What to produce:
Gather up every line from the entries below that uses the word "Mask".

═════ Dataset content ═════

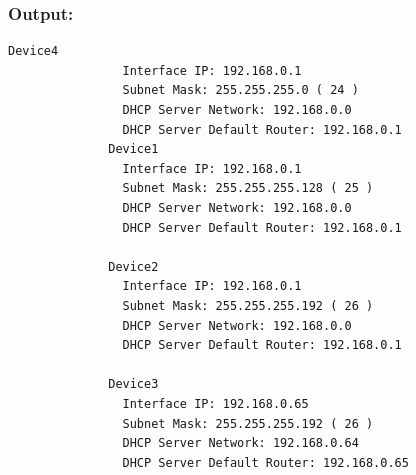 \subsubsection{Output:}

\begin{lstlisting}[style=pythonStyle, caption={Output.}, backgroundcolor=\color{codebackground}]
              Device4
                Interface IP: 192.168.0.1
                Subnet Mask: 255.255.255.0 ( 24 )       
                DHCP Server Network: 192.168.0.0        
                DHCP Server Default Router: 192.168.0.1
              Device1
                Interface IP: 192.168.0.1
                Subnet Mask: 255.255.255.128 ( 25 )     
                DHCP Server Network: 192.168.0.0        
                DHCP Server Default Router: 192.168.0.1 

              Device2
                Interface IP: 192.168.0.1
                Subnet Mask: 255.255.255.192 ( 26 )     
                DHCP Server Network: 192.168.0.0        
                DHCP Server Default Router: 192.168.0.1 

              Device3
                Interface IP: 192.168.0.65
                Subnet Mask: 255.255.255.192 ( 26 )     
                DHCP Server Network: 192.168.0.64       
                DHCP Server Default Router: 192.168.0.65

\end{lstlisting}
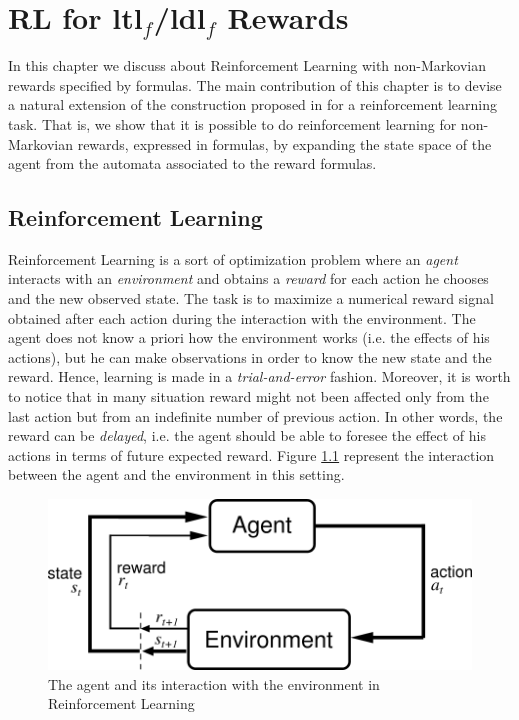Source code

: \chapter{RL for {\sc ltl}$_f$/{\sc ldl}$_f$ Rewards}
\label{ch:rl}

In this chapter we discuss about Reinforcement Learning with non-Markovian rewards specified by \LLf formulas. The main contribution of this chapter is to devise a natural extension of the construction proposed in \citep{AAAI1817342} for a reinforcement learning task. That is, we show that it is possible to do reinforcement learning for non-Markovian rewards, expressed in \LLf formulas, by expanding the state space of the agent from the automata associated to the \LLf reward formulas.


\section{Reinforcement Learning}
\label{RL}
Reinforcement Learning \citep{Sutton:1998:IRL:551283} is a sort of optimization problem where an \emph{agent} interacts with an \emph{environment} and obtains a \emph{reward} for each action he chooses and the new observed state. The task is to maximize a numerical reward signal obtained after each action during the interaction with the environment. The agent does not know a priori how the environment works (i.e. the effects of his actions), but he can make observations in order to know the new state and the reward. Hence, learning is made in a \emph{trial-and-error} fashion. Moreover, it is worth to notice that in many situation reward might not been affected only from the last action but from an indefinite number of previous action. In other words, the reward can be \emph{delayed}, i.e. the agent should be able to foresee the effect of his actions in terms of future expected reward. Figure \ref{fig:agent-environment} represent the interaction between the agent and the environment in this setting.
\begin{figure}[!h]
	\centering
	\includegraphics[width=.8\linewidth]{images/agent-environment}
	\caption{The agent and its interaction with the environment in Reinforcement Learning}\label{fig:agent-environment}
\end{figure}

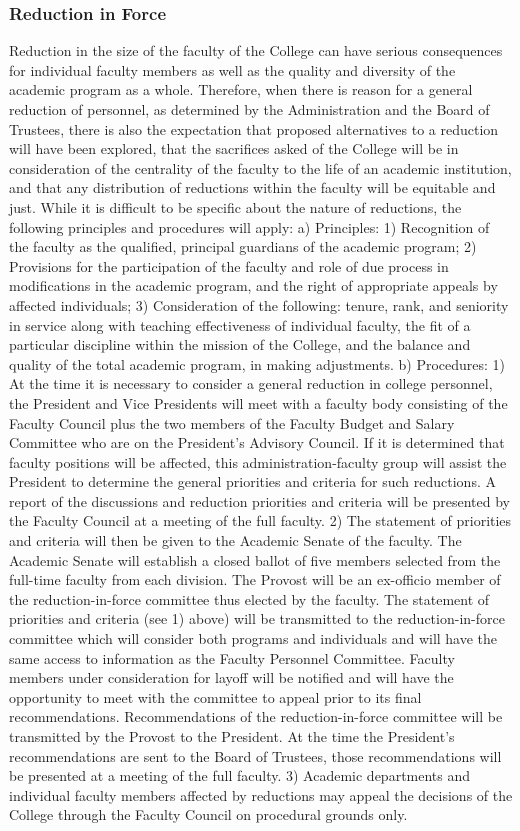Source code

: \documentclass[letterpaper, 11pt]{article}
\begin{document}
		\subsubsection{Reduction in Force}
			Reduction in the size of the faculty of the College can have serious consequences for individual faculty members as well as the quality and diversity of the academic program as a whole.  Therefore, when there is reason for a general reduction of personnel, as determined by the Administration and the Board of Trustees, there is also the expectation that proposed alternatives to a reduction will have been explored, that the sacrifices asked of the College will be in consideration of the centrality of the faculty to the life of an academic institution, and that any distribution of reductions within the faculty will be equitable and just.  While it is difficult to be specific about the nature of reductions, the following principles and procedures will apply:
			a) Principles:
			1) Recognition of the faculty as the qualified, principal guardians of the academic program;
			2) Provisions for the participation of the faculty and role of due process in modifications in the academic program, and the right of appropriate appeals by affected individuals;
			3) Consideration of the following: tenure, rank, and seniority in service along with teaching effectiveness of individual faculty, the fit of a particular discipline within the mission of the College, and the balance and quality of the total academic program, in making adjustments.
			b) Procedures:
			1) At the time it is necessary to consider a general reduction in college personnel, the President and Vice Presidents will meet with a faculty body consisting of the Faculty Council plus the two members of the Faculty Budget and Salary Committee who are on the President's Advisory Council.  If it is determined that faculty positions will be affected, this administration-faculty group will assist the President to determine the general priorities and criteria for such reductions. A report of the discussions and reduction priorities and criteria will be presented by the Faculty Council at a meeting of the full faculty.
			2) The statement of priorities and criteria will then be given to the Academic Senate of the faculty.  The Academic Senate will establish a closed ballot of five members selected from the full-time faculty from each division.  The Provost will be an ex-officio member of the reduction-in-force committee thus elected by the faculty.  The statement of priorities and criteria (see 1) above) will be transmitted to the reduction-in-force committee which will consider both programs and individuals and will have the same access to information as the Faculty Personnel Committee.  Faculty members under consideration for layoff will be notified and will have the opportunity to meet with the committee to appeal prior to its final recommendations.  Recommendations of the reduction-in-force committee will be transmitted by the Provost to the President. At the time the President's recommendations are sent to the Board of Trustees, those recommendations will be presented at a meeting of the full faculty.
			3) Academic departments and individual faculty members affected by reductions may appeal the decisions of the College through the Faculty Council on procedural grounds only.
\end{document}
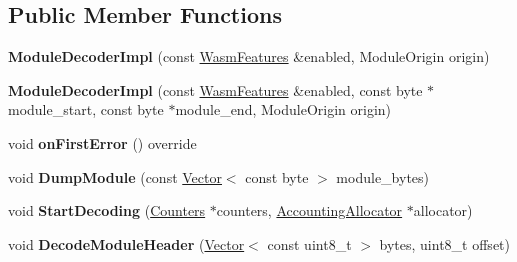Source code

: \subsection*{Public Member Functions}
\begin{DoxyCompactItemize}
\item 
\mbox{\label{classv8_1_1internal_1_1wasm_1_1ModuleDecoderImpl_ace53d7ea18286d99c05bc069acec7097}} 
{\bfseries Module\+Decoder\+Impl} (const \mbox{\hyperlink{structv8_1_1internal_1_1wasm_1_1WasmFeatures}{Wasm\+Features}} \&enabled, Module\+Origin origin)
\item 
\mbox{\label{classv8_1_1internal_1_1wasm_1_1ModuleDecoderImpl_a4c37124343c89390191cd8724bf653df}} 
{\bfseries Module\+Decoder\+Impl} (const \mbox{\hyperlink{structv8_1_1internal_1_1wasm_1_1WasmFeatures}{Wasm\+Features}} \&enabled, const byte $\ast$module\+\_\+start, const byte $\ast$module\+\_\+end, Module\+Origin origin)
\item 
\mbox{\label{classv8_1_1internal_1_1wasm_1_1ModuleDecoderImpl_a0dbc62a78a3b2ad2e3f7f0eb4ad119dd}} 
void {\bfseries on\+First\+Error} () override
\item 
\mbox{\label{classv8_1_1internal_1_1wasm_1_1ModuleDecoderImpl_a193713f7ad4b620b3b68075439536c7d}} 
void {\bfseries Dump\+Module} (const \mbox{\hyperlink{classv8_1_1internal_1_1Vector}{Vector}}$<$ const byte $>$ module\+\_\+bytes)
\item 
\mbox{\label{classv8_1_1internal_1_1wasm_1_1ModuleDecoderImpl_a05458c91aa6c110542c5a7fe9b213427}} 
void {\bfseries Start\+Decoding} (\mbox{\hyperlink{classv8_1_1internal_1_1Counters}{Counters}} $\ast$counters, \mbox{\hyperlink{classv8_1_1internal_1_1AccountingAllocator}{Accounting\+Allocator}} $\ast$allocator)
\item 
\mbox{\label{classv8_1_1internal_1_1wasm_1_1ModuleDecoderImpl_acce01c02979d5aa55a9a9ab6c0f34d40}} 
void {\bfseries Decode\+Module\+Header} (\mbox{\hyperlink{classv8_1_1internal_1_1Vector}{Vector}}$<$ const uint8\+\_\+t $>$ bytes, uint8\+\_\+t offset)

\end{DoxyCompactItemize}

═════

The answer:
                Subnet Mask: 255.255.255.0 ( 24 )       
                Subnet Mask: 255.255.255.128 ( 25 )     
                Subnet Mask: 255.255.255.192 ( 26 )     
                Subnet Mask: 255.255.255.192 ( 26 )     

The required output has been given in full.